8. Thus, the appeal came before me
Discussion
9. Mr Kandola submitted that it is now clear that the judge misdirected himself in law by referring to a marriage rather than a durable relationship. This was not just a matter of form - the judge refers to the requirements of the Immigration Rules at paragraph 15 and then makes repeated references to a marriage. There is no reference to the evidential requirements for a durable relationship. There is a blatant and glaring error of law. A fresh hearing is required.
10. Mr Mohammad conceded that the judge erred in writing the decision on the basis that the respondent and EEA sponsor were married but the respondent meets all of the requirements for a durable relationship in any event. It was a failure of form rather than substance. The judge examined the facts and tested the evidence. He misdirected himself factually but was entitled to find that the relationship was sound and genuine. The evidence supported the relationship. The supporting evidence was tested and founded a genuine relationship.

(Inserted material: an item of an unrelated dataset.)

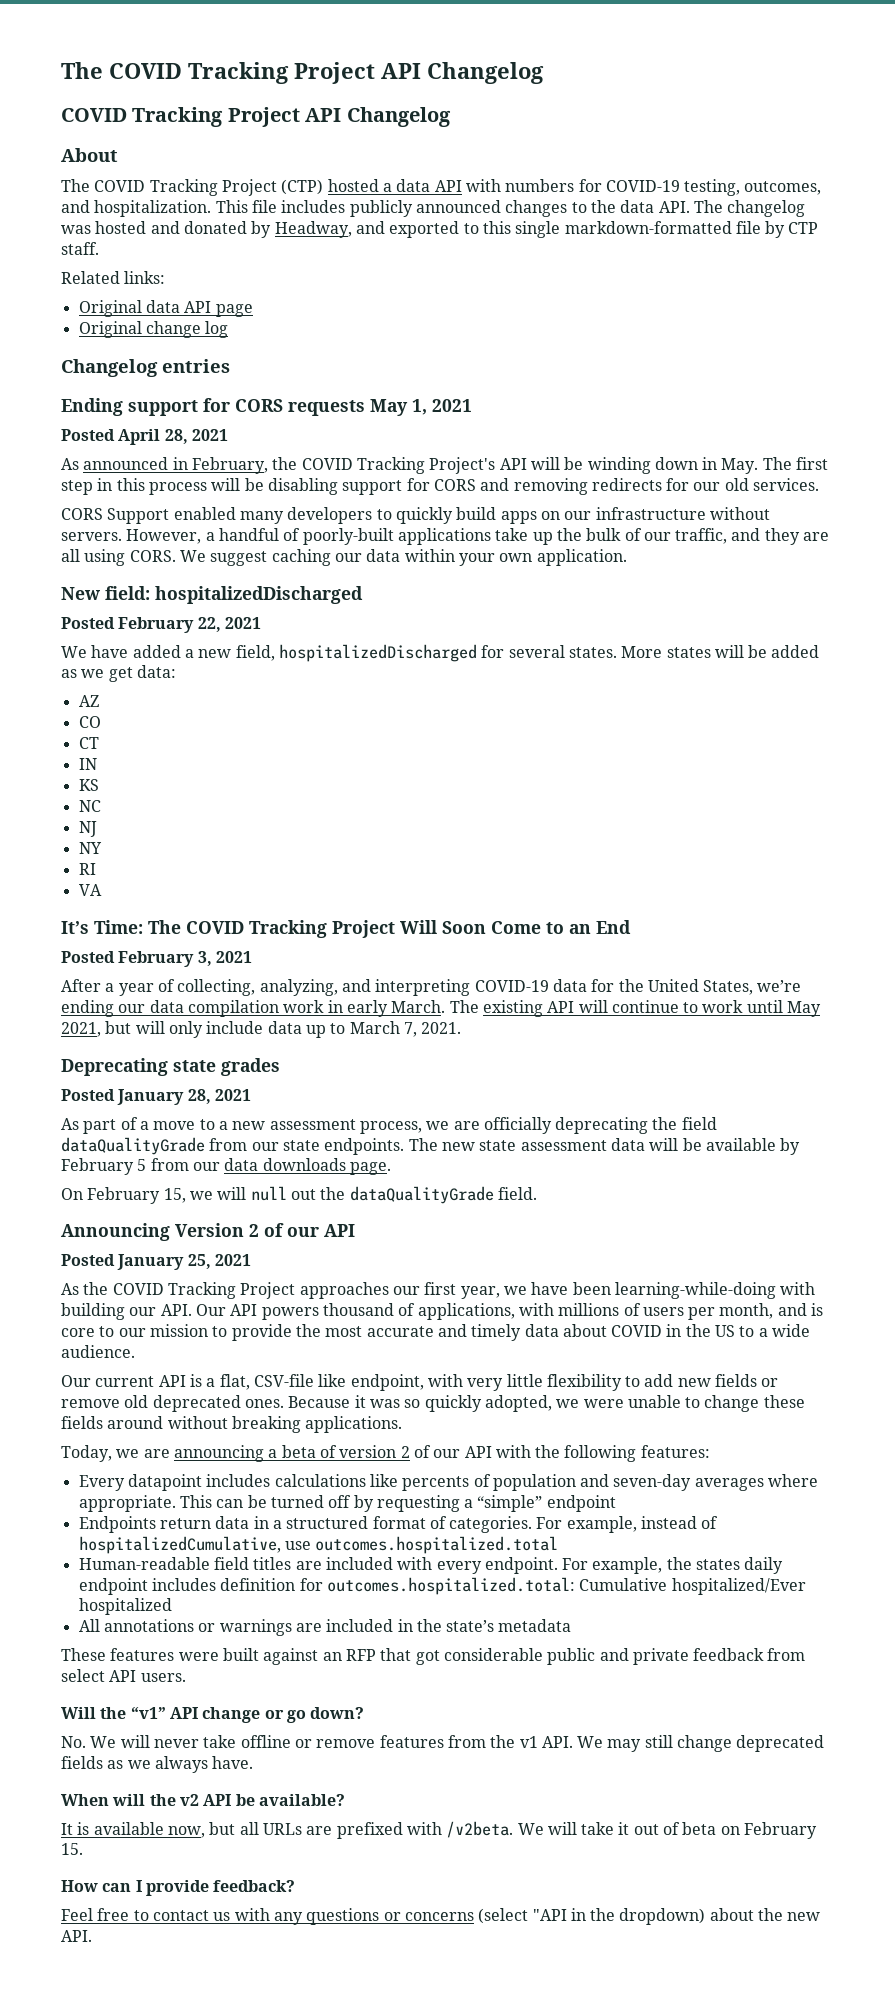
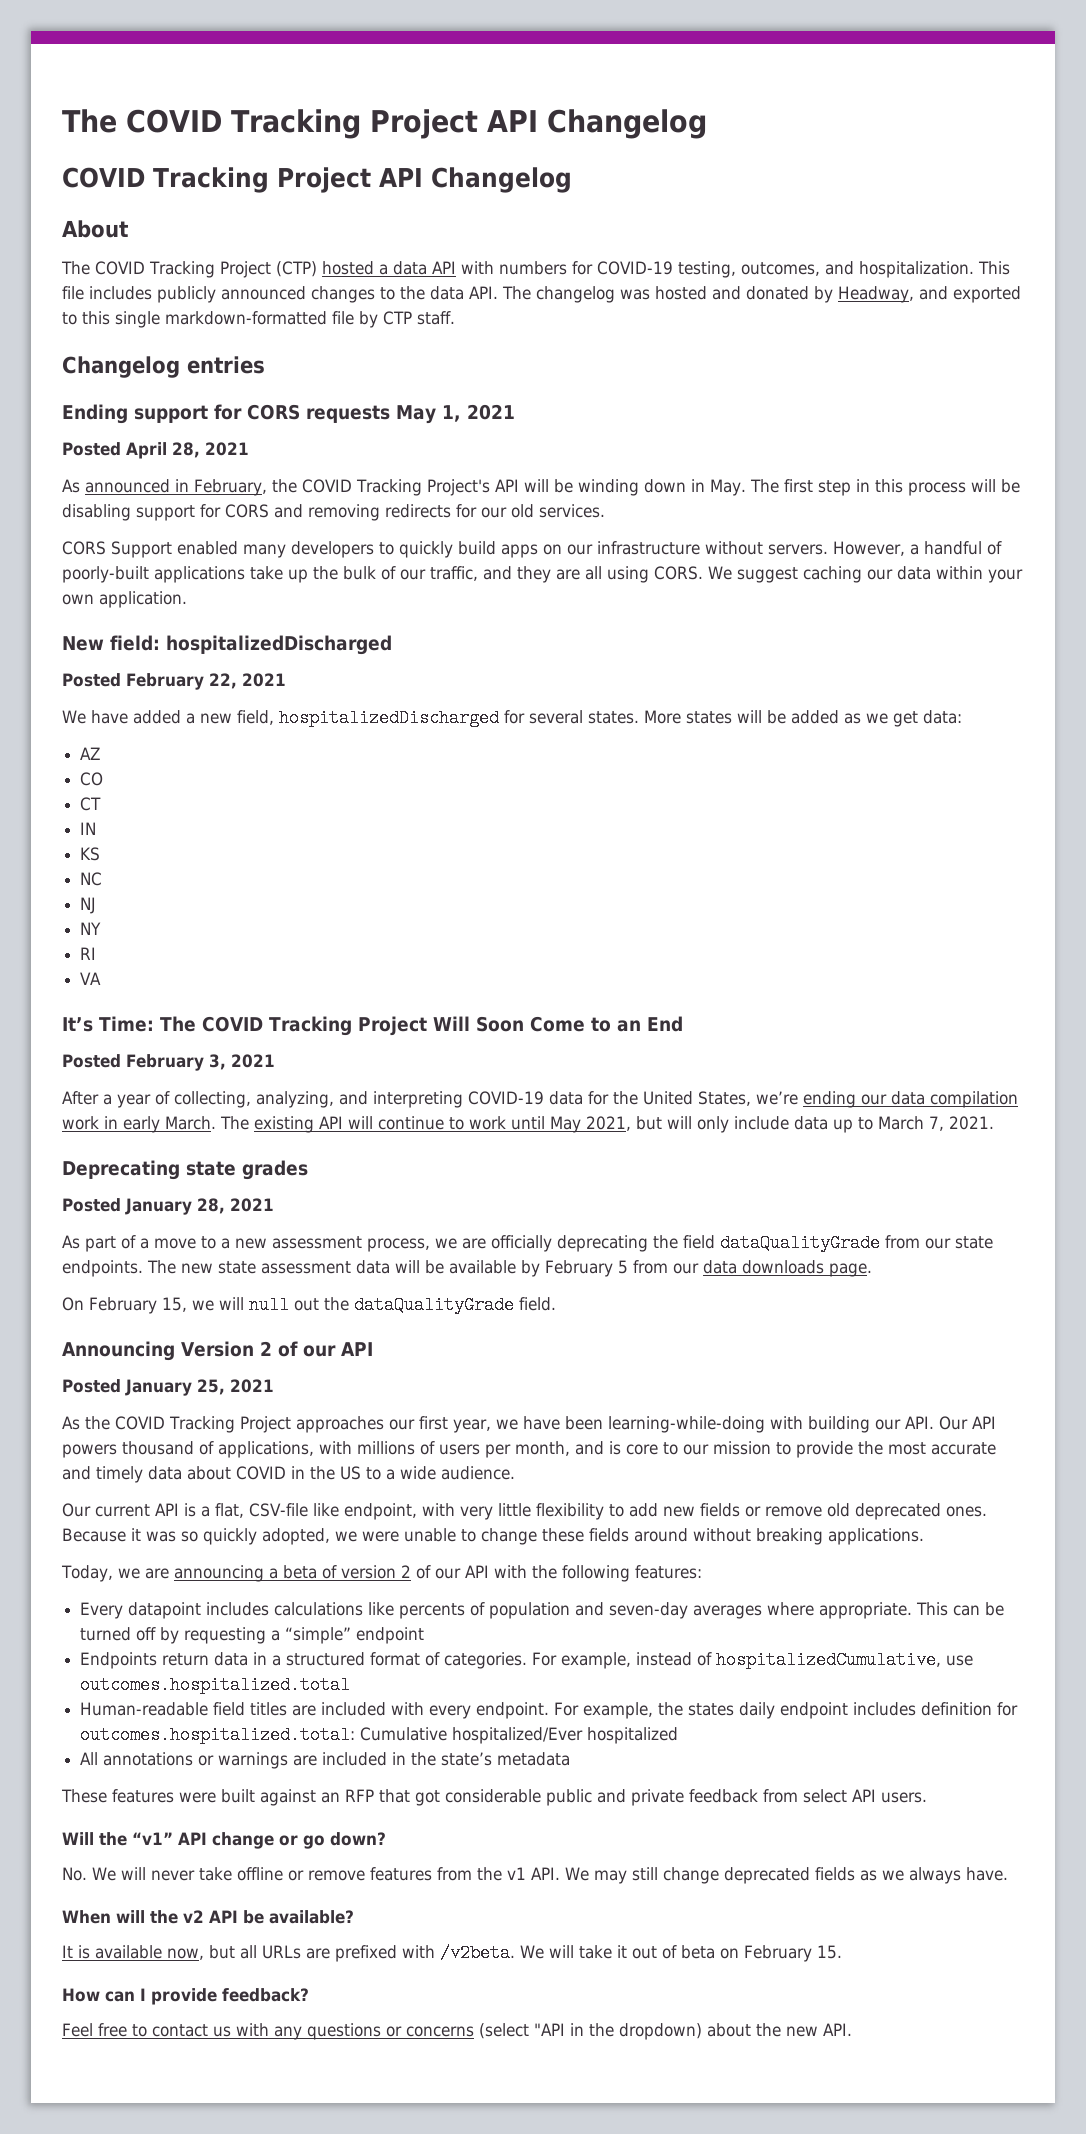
[61,271,166,284] [78,300,253,317] [78,321,229,338] // Related links: // Original data API page // Original change log -> (455, 318) none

Otherwise, Mr Mohammad was amenable to the suggestion that the matter should be remitted for a fresh hearing.
11. I find that the judge has made a material error of fact in concluding that the parties have been married since 2011. That error means that the judge could not have addressed his mind correctly to the requirements of the Regulations and amounts to a material error of law. The brief reference in paragraph 16 of the decision to the articles of the ECHR is wholly inadequate to form a basis for allowing the appeal under the Human Rights Act 1998. In any event, the decision as a whole is infected by the material error of fact.
12. Thus, the First-tier Tribunal's decision to allow the respondent's appeal under the Regulations and Article 8 involved the making of an error of law and its decision cannot stand.
Decision
13. Both representatives invited me to order a rehearing in the First-tier Tribunal if I set aside the judge's decision. Bearing in mind paragraph 7.2 of the Senior President's Practice Statements I consider that an appropriate course of action. I find that the errors of law infect the decision as a whole and therefore the re-hearing will be de novo with all issues to be considered again by the First-tier Tribunal.
14. Consequently, I set aside the decision of the First-tier Tribunal. I order the appeal to be heard again in the First-Tier Tribunal to be determined de novo by a judge other than the previous First-tier judge.